**Work to be completed**: At the line containing "nose: (597, 736)", start repeating the entries exactly, and continue through the last line.

[Collected data]
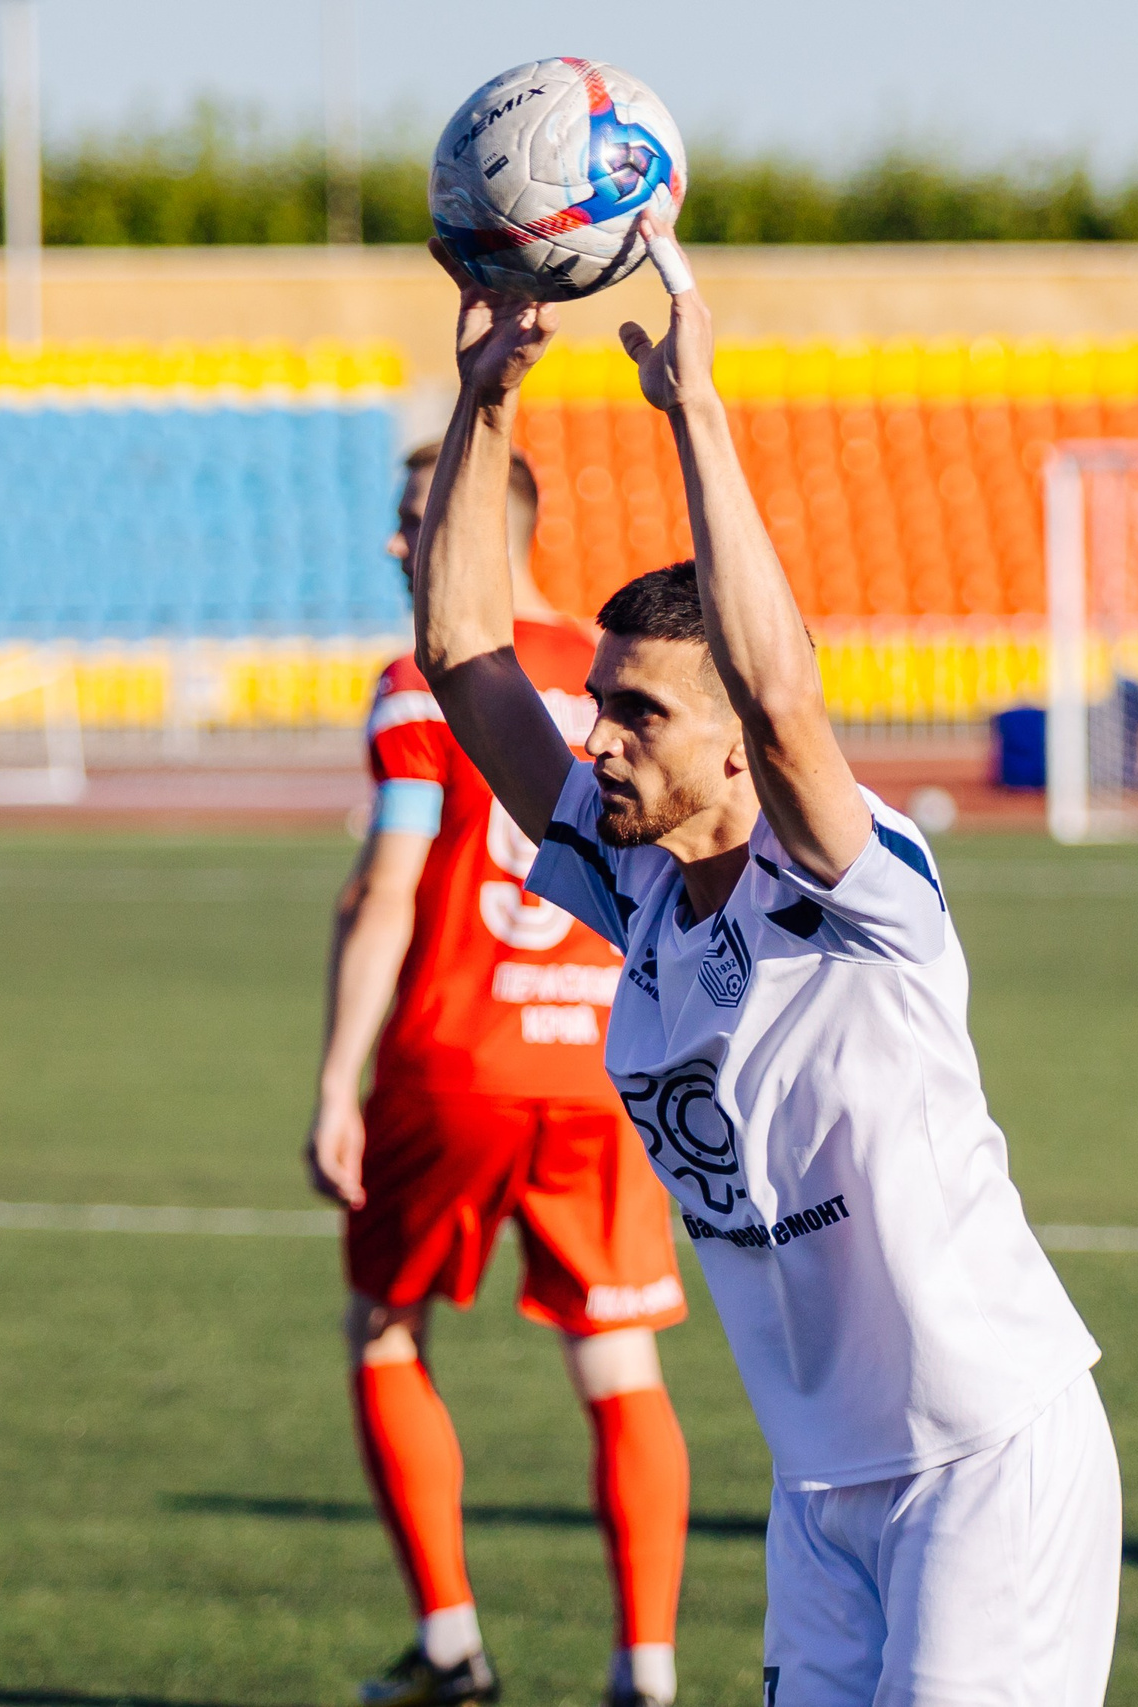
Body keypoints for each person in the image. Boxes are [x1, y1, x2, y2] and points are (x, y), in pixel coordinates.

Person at [406, 230, 1120, 1705]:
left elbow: (790, 704)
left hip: (982, 1462)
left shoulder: (865, 893)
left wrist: (694, 407)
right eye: (599, 706)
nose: (597, 736)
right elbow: (466, 649)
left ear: (729, 742)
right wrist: (487, 394)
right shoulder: (636, 882)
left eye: (638, 713)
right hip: (821, 1491)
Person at [307, 445, 692, 1707]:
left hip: (451, 1064)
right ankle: (646, 1668)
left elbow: (386, 888)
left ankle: (451, 1645)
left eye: (414, 522)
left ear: (480, 528)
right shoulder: (610, 676)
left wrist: (331, 1083)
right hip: (600, 1067)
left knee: (384, 1329)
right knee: (619, 1362)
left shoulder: (421, 684)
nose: (393, 547)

**Completed exercise**:
nose: (597, 736)
right elbow: (466, 649)
left ear: (729, 742)
right wrist: (487, 394)
right shoulder: (636, 882)
left eye: (638, 713)
right hip: (821, 1491)
Person at [307, 445, 692, 1707]:
left hip: (451, 1064)
right ankle: (646, 1668)
left elbow: (386, 888)
left ankle: (451, 1645)
left eye: (414, 522)
left ear: (480, 528)
right shoulder: (610, 676)
left wrist: (331, 1083)
right hip: (600, 1067)
left knee: (384, 1329)
right knee: (619, 1362)
left shoulder: (421, 684)
nose: (393, 547)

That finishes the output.